Basically, anything can become social, and coding/studying while someone is coding/studying can become highly motivating. You know they are going through the same stress and working towards some goal. Its fun to be part of that process. But, it somehow opens your mind up that "you are not alone".
So, yea, virtual study/coding groups are a great way to motivate.
ChilledCow - https://www.youtube.com/watch?v=hHW1oY26kxQ The Strive Studies - https://www.youtube.com/watch?v=dmDbesougG0
Adam keeps a really well organized programmers' log and todo list, and I've incorporated that into my own daily work.
I started out last week with like five people, and only twitch people kept writing me so far :)
[0] https://twitter.com/thepatwalls/status/1043242997050167302 [1] https://www.twitch.tv/directory/game/Programming
Curating streams this way is very useful and looks good.
It’s funny there was a new platform linked here on HN I think a few years ago, and it did pretty well, I streamed on it for a while, but it never got the traction they wanted so they pivoted to live edu or something.
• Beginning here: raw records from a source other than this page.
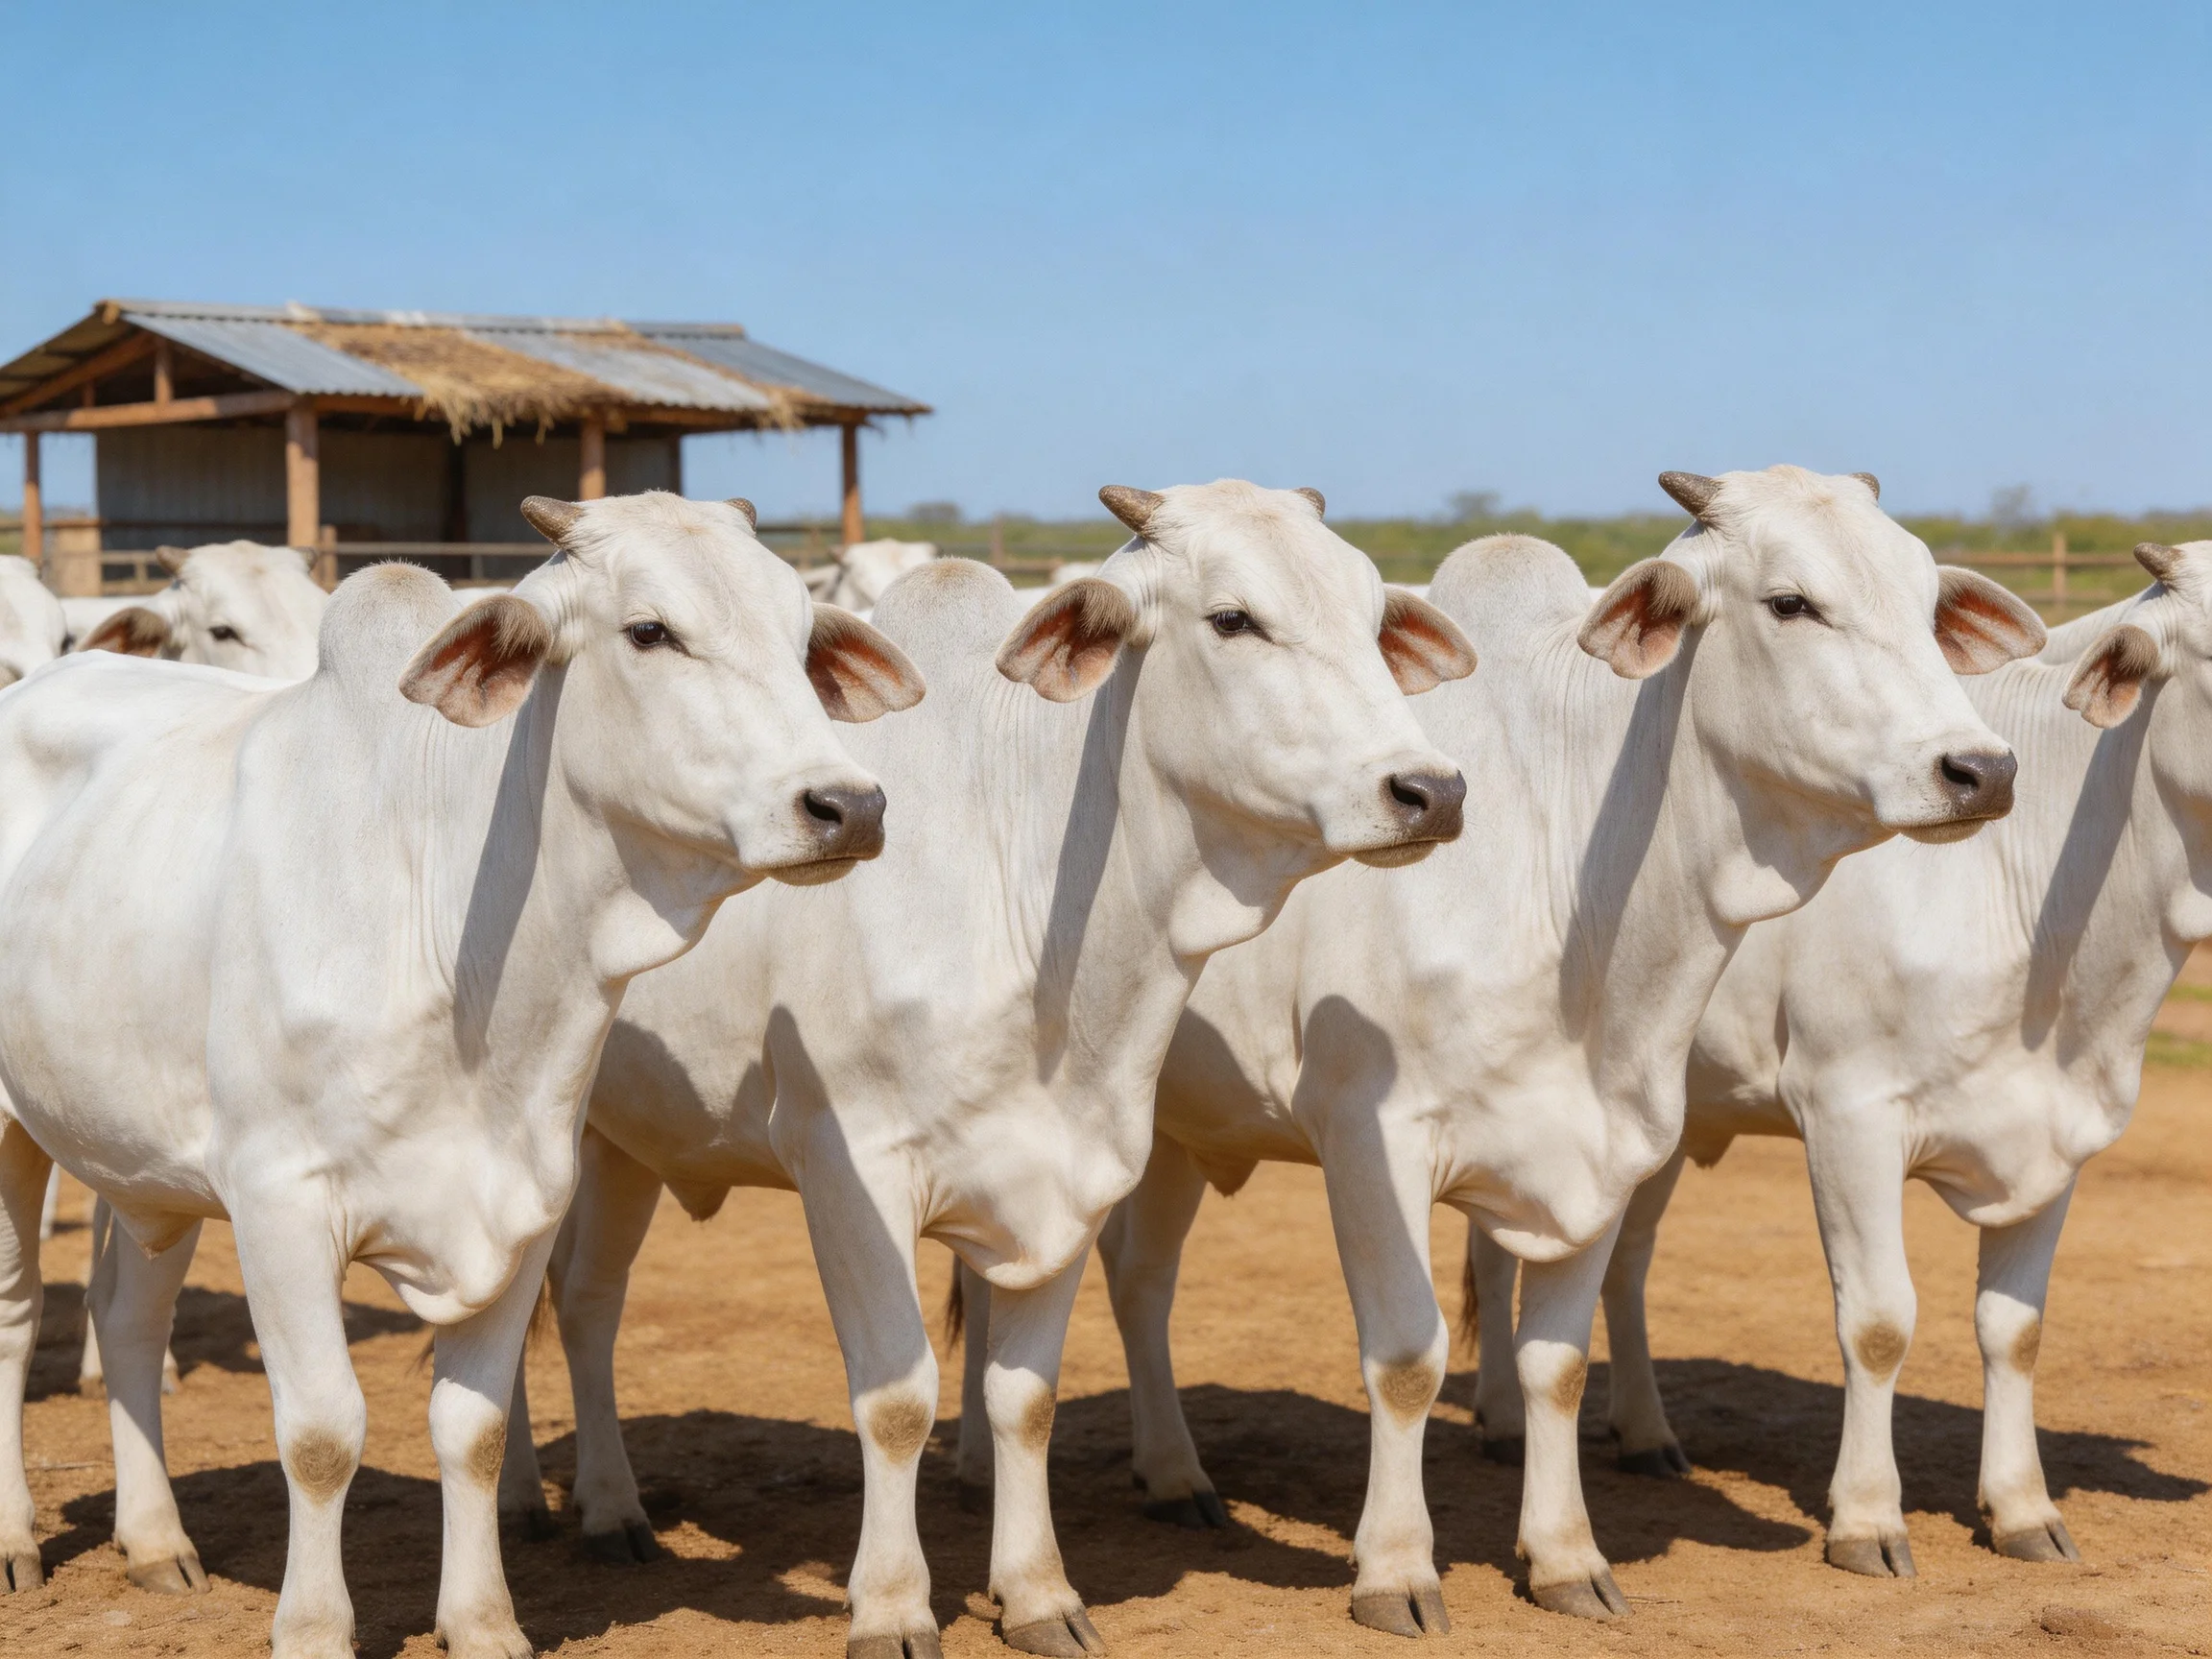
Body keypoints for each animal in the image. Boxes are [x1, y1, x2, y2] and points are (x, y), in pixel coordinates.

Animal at [0, 491, 923, 1659]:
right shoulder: (277, 1205)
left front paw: (483, 1622)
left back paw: (156, 1540)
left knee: (126, 1320)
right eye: (649, 631)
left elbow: (472, 1428)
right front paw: (314, 1629)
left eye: (804, 640)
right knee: (16, 1318)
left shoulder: (523, 1200)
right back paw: (16, 1540)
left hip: (145, 1172)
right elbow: (322, 1433)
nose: (849, 805)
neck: (453, 941)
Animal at [487, 480, 1477, 1658]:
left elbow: (1024, 1396)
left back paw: (600, 1505)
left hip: (624, 1141)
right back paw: (540, 1503)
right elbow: (895, 1397)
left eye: (1375, 622)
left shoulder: (1076, 1166)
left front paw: (1040, 1593)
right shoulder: (848, 1167)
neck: (1027, 907)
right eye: (1232, 619)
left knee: (586, 1304)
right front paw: (893, 1605)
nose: (1429, 790)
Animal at [1052, 467, 2044, 1633]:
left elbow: (1557, 1363)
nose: (1980, 770)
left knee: (1138, 1279)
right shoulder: (1370, 1139)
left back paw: (1160, 1473)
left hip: (1175, 1128)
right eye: (1791, 602)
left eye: (1930, 604)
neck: (1564, 883)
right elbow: (1406, 1358)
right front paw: (1397, 1569)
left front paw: (1566, 1556)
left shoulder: (1607, 1138)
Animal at [1570, 538, 2212, 1580]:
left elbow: (2014, 1329)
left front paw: (2022, 1508)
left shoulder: (2059, 1138)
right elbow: (1878, 1322)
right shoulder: (1849, 1116)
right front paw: (1868, 1518)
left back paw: (1643, 1432)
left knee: (1622, 1260)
This getting to the front page shows me that it’s better to start very small and work from there if you want to make a new community.
I’m not saying that shipstreams is going to host their own streams one day, independent of twitch or youtube, but given a good start like this, it’s at least a possibility.
Is this embrace, extend, extinguish?
Regardless, congrats on shipping!
If I could click a button and start playing the video instead that would be great.
They used to have a good community going, I streamed there for a little while but everyone seems to shift to Twitch/Youtube.